Technology that directs mobile signals via a satellite will be fitted on the 15 trial aircraft, although mobile use will remain banned on other flights because the signals interfere with aircraft control systems.
The boxes can handle up to six simultaneous voice calls and unlimited texts at any give time, and passengers will be charged the usual roaming rate abroad - Ryanair will take a slice of the international call rate.
“The charge you pay will be the international roaming charges - we will then get a percentage of that paid to us because it’s our black box and our aircraft - so you won’t pay any more than you would do normally travelling abroad,” said O’Leary.
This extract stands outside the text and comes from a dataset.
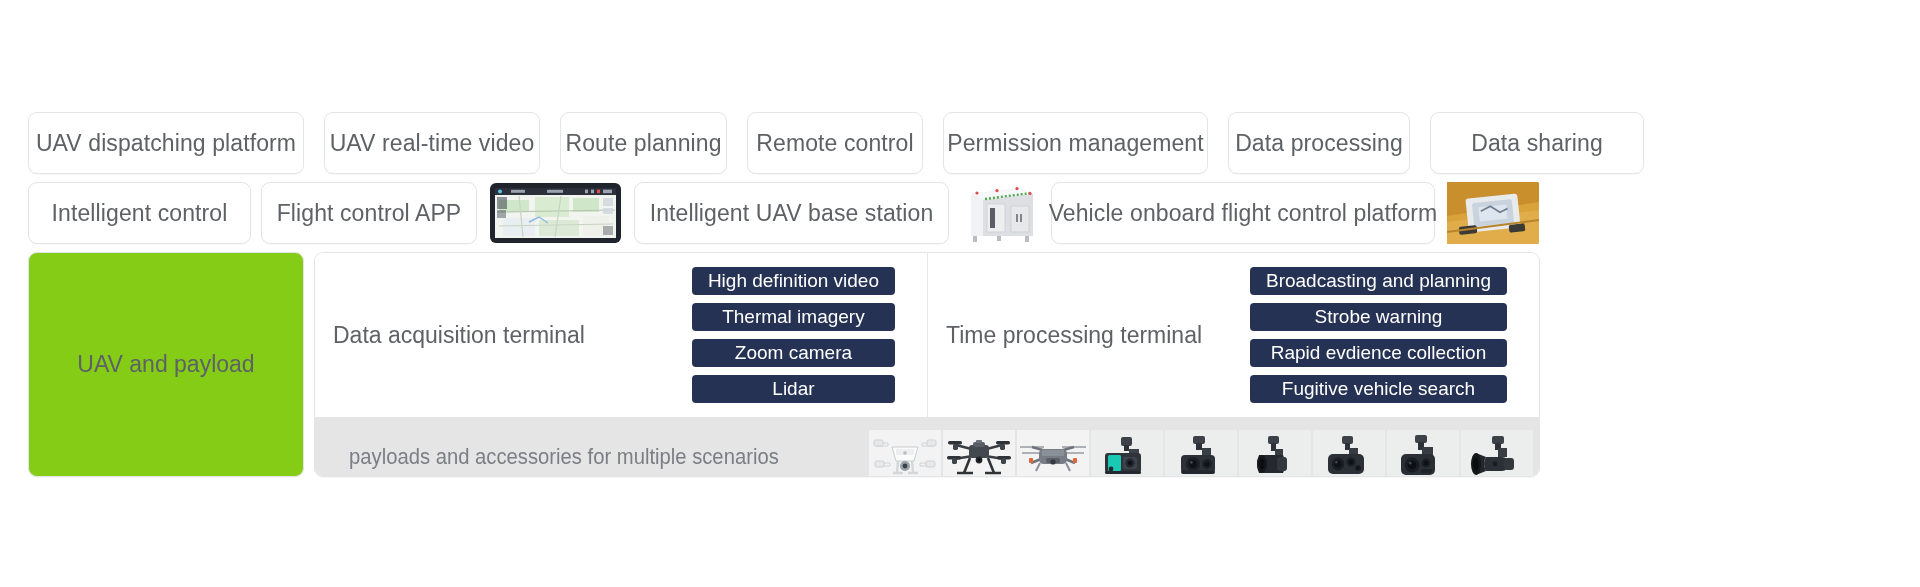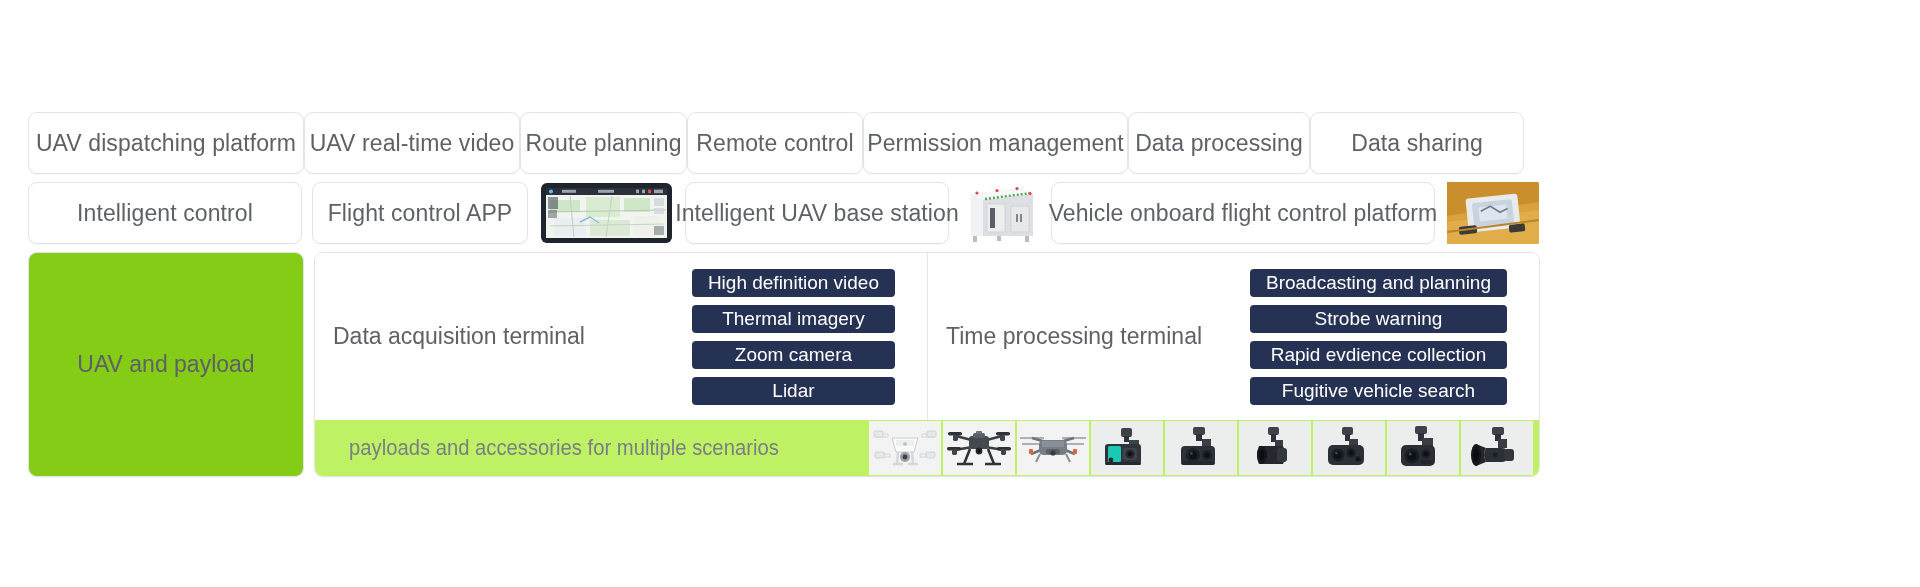"UAV dispatching platform" .row1 { gap: 0 -> 20px }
“It will start off slow, it’ll take a period for some acceptance [to grow] and then it will go like a rocket. I don’t think there’ll be a lot of voice telephony - although you’ll get a lot of incoming calls - [but] I think where it will take off is people will send text messages saying ‘just taken off’, ‘on time’, ‘just coming in to land’ - all that kind of stuff.”
As people become used to using their mobiles on board aircraft, he said Ryanair could feasibly make a lot of money from the service.
“If we’re carrying 60m passengers, and if we’re making on average €0.10 per passenger on every flight, it multiplies into very significant income over time.”
The carrier plans to allow mobile use on 50 aircraft by March 2009.